Press Release
For Immediate Release
Contact: Susan Preston
(973) 972-7265
National Institutes of Health Awards Almost
$21 Million
To Build Biosafety Laboratory for Biodefense Research
New Effort Designates Only Eleven Centers Nationwide for Funding
The University of Medicine and Dentistry of New Jersey (UMDNJ)
was notified today (Sept. 30) that it will receive almost $21
million from the National Institutes of Health (NIH) to build
a regional biocontainment laboratory whose focus will be research
on diseases caused by agents of bioterrorism and newly emerging
infectious diseases.
The new facility, which will be built at the International Center
for Public Health (ICPH) in University Heights Science Park in
Newark, will be the third such facility in Newark.
Eleven biocontainment laboratories are being awarded construction
grants nationwide, according to the National Institute of Allergy
and Infectious Diseases at NIH. The exact amount of the UMDNJ
grant is $20,880,305.
This announcement follows NIAID's designation three weeks ago
of eight Regional Centers of Excellence (RCE) for Biodefense and
Emerging Infectious Disease Research, including the Northeast
Biodefense Center, whose membership spans institutions in New
Jersey, New York, Connecticut, Massachusetts, and Puerto Rico.
Both UMDNJ-New Jersey Medical and the Public Health Research Institute
(PHRI), which share space in the ICPH, are members of this consortium.
In addition to the Public Health Research Institute, UMDNJ-New
Jersey Medical School's Department of Microbiology and Molecular
Genetics and National Tuberculosis Center are housed at ICPH,
along with the administrative offices of the Newark unit of the
UMDNJ- School of Public Health.
ICPH, which opened in 2002, was designed as a state-of-the-art
facility for advanced infectious disease research.
"When we built ICPH and brought UMDNJ and PHRI scientists together,
our intent was to establish a symbiotic relationship between leading
scientists that would attract large federal grants and establish
Newark as a major focal point of infectious disease research,"
said Dr. Stuart D. Cook, UMDNJ president.
"NIAID's decision to locate a regional biocontainment laboratory
at ICPH makes sense not only because Newark already has a major
concentration of infectious disease research expertise, but because
New Jersey is the home of many pharmaceutical companies, which
are a critical element in developing the new vaccines and therapeutics
that will be needed to meet the public health threats we face,"

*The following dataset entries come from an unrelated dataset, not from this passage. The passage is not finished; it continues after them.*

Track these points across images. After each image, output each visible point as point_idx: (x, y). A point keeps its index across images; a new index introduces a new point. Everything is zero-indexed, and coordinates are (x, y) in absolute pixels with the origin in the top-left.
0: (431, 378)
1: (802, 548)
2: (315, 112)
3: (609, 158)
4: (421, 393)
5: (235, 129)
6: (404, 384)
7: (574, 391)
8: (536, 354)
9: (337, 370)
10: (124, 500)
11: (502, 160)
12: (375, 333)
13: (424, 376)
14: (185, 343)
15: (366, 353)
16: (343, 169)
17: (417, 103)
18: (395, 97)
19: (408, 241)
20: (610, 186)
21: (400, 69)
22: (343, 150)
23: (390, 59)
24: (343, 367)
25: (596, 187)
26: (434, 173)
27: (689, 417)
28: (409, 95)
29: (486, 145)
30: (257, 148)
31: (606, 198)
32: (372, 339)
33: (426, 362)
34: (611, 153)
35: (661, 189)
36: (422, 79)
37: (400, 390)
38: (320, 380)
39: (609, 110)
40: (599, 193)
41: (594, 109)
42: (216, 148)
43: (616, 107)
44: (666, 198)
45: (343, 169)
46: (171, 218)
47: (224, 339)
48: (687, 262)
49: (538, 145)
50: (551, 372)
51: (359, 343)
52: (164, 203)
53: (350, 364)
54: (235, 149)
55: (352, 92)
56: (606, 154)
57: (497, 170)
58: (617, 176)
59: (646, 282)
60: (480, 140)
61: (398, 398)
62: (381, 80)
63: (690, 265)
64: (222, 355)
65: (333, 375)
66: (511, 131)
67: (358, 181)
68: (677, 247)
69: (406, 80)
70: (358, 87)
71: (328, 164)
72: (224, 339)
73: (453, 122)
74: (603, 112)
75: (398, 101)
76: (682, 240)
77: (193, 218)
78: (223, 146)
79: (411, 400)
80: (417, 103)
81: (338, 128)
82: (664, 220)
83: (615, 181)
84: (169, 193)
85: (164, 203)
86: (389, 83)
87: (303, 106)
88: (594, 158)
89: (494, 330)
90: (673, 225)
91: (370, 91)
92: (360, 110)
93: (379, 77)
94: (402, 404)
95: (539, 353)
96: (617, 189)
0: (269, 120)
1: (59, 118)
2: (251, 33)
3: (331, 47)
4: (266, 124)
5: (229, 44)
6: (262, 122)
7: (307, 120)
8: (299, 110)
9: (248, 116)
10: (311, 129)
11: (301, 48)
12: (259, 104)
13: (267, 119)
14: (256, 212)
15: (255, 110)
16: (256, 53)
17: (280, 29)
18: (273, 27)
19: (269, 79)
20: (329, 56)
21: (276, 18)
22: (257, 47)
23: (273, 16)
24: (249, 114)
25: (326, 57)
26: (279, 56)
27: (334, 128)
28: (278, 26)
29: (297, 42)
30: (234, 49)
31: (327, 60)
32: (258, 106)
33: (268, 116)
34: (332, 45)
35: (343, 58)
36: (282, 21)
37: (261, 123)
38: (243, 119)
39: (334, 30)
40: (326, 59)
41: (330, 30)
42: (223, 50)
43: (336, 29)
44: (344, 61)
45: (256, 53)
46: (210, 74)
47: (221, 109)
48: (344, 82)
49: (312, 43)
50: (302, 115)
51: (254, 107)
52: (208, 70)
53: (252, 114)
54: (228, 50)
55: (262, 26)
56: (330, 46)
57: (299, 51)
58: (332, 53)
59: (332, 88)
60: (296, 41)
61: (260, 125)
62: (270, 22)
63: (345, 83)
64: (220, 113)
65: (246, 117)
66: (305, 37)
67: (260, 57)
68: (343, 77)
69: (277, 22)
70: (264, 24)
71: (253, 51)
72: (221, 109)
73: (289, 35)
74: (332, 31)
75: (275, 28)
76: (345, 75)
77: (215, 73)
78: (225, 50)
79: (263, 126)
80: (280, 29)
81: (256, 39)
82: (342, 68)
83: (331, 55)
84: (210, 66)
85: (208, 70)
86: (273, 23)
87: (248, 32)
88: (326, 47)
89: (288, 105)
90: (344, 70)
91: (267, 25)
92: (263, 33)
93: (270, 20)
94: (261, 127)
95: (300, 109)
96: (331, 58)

said Lewis Weinstein, PHRI president.
The ICPH already contains a 7,500 square foot BSL 3 and animal
facility. The UMDNJ-New Jersey Medical School also operates a
1,000 square foot Biosafety Level 3 laboratory, the centerpiece
of its Center for Emerging Pathogens, in the Medical Sciences
Building on the university's Newark campus.

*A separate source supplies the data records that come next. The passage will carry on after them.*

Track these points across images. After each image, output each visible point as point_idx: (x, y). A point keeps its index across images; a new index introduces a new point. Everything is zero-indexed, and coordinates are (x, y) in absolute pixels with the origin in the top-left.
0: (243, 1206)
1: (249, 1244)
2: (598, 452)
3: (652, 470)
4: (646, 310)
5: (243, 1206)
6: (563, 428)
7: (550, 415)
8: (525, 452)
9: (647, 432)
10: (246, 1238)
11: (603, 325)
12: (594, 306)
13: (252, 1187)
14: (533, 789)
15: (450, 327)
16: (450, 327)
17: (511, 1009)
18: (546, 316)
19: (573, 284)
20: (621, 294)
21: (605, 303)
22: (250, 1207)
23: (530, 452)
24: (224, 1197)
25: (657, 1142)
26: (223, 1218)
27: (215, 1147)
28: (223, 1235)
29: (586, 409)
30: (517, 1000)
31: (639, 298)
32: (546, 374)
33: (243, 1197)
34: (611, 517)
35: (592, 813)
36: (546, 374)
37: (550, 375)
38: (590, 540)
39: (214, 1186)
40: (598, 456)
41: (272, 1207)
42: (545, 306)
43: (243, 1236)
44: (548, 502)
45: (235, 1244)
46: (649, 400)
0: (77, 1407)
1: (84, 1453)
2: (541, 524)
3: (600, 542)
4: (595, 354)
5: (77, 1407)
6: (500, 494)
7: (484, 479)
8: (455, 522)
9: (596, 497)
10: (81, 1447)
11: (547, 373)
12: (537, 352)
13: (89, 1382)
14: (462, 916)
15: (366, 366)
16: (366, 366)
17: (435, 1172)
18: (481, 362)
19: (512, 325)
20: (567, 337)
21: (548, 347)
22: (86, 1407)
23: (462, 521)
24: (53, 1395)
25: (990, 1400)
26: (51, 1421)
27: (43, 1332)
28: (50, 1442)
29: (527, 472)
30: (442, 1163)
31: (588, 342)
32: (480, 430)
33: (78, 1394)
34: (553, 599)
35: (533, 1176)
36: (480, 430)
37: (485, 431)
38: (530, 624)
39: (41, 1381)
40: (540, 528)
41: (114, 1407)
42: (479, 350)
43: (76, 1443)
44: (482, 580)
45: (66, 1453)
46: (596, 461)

These two BSL 3 facilities are being utilized by 10 laboratories
working on tuberculosis and five working on biodefense.
The new biocontainment facility at ICPH, designed as a stand-alone
facility, will add an additional 13,000 square feet of Biosafety
Level 3 laboratory and animal support space.

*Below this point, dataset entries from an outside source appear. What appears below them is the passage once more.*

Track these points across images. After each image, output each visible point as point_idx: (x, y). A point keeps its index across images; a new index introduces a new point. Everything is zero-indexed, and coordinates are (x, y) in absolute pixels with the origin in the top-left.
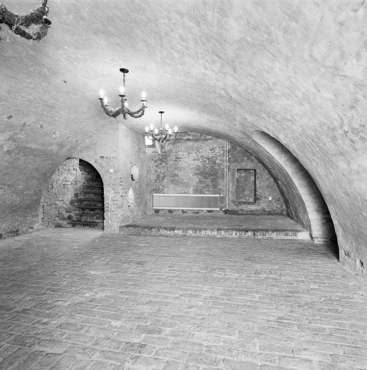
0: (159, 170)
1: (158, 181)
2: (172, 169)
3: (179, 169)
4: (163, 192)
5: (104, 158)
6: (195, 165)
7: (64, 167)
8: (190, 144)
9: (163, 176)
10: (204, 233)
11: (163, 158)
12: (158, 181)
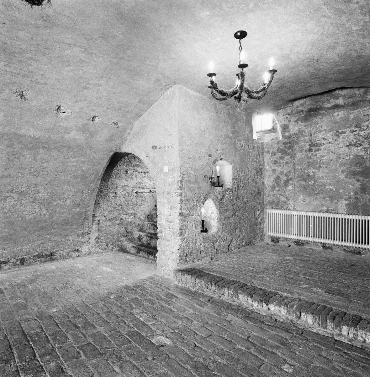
0: (279, 169)
1: (277, 189)
2: (304, 166)
3: (317, 166)
4: (286, 207)
5: (157, 149)
6: (351, 157)
7: (136, 168)
8: (340, 114)
9: (285, 178)
10: (351, 336)
11: (285, 147)
12: (277, 189)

In addition to accommodating a growing number of infectious
disease and biodefense researchers in Newark, the facility will
serve the immediate and expanding containment laboratory needs
of the 208 RCE scientists in the Northeast Biodefense Center.
The current five principal investigators pursuing select agent
studies will as the nucleus for recruiting five to seven new scientists
with related interests in biodefense. The RBL will also house
at least two visiting RCE scientists and will support research
of commuting RCE scientists for the region, more than 50 per cent
of whom work within 20 miles of the Newark campus.
Dr. Nancy Connell, director of the Center for BioDefense at
UMDNJ, said, "We are proud to have been selected as one of the
sites in this new national effort for rapid development of the
scientific knowledge required for more effective therapies, diagnostics
and vaccines to meet the infectious disease threats facing the
nation and the world, whether it's anthrax or SARS." The Center
for BioDefense was established three years ago by UMDNJ and has
received more than $12.6 million in federal appropriations to
develop studies of biological agents that have potential to be
used in bioterrorism attacks.
"With both the new regional biocontainment laboratory and the
RCE designation, Newark has been jettisoned into the national
arena and designated a major participant in this new critical
national research agenda on infectious disease," said Dr. David
Perlin, scientific director of PHRI, which received $2.2 million
as part of the RCE designation. "We have a strong and talented
group of scientists who already are engaged in significant research
on the bacterial agents that could pose a major health threat
to this country.
Dr. Russell Joffe, dean of the UMDNJ-New Jersey Medical School
and principal investigator on the grant, said, "Over the past
two years, the medical school has been amassing a core of infectious
disease and biodefense researchers and adding a third Biosafety
Level III laboratory to our resources will certainly help us attain
the level of world-class research excellence."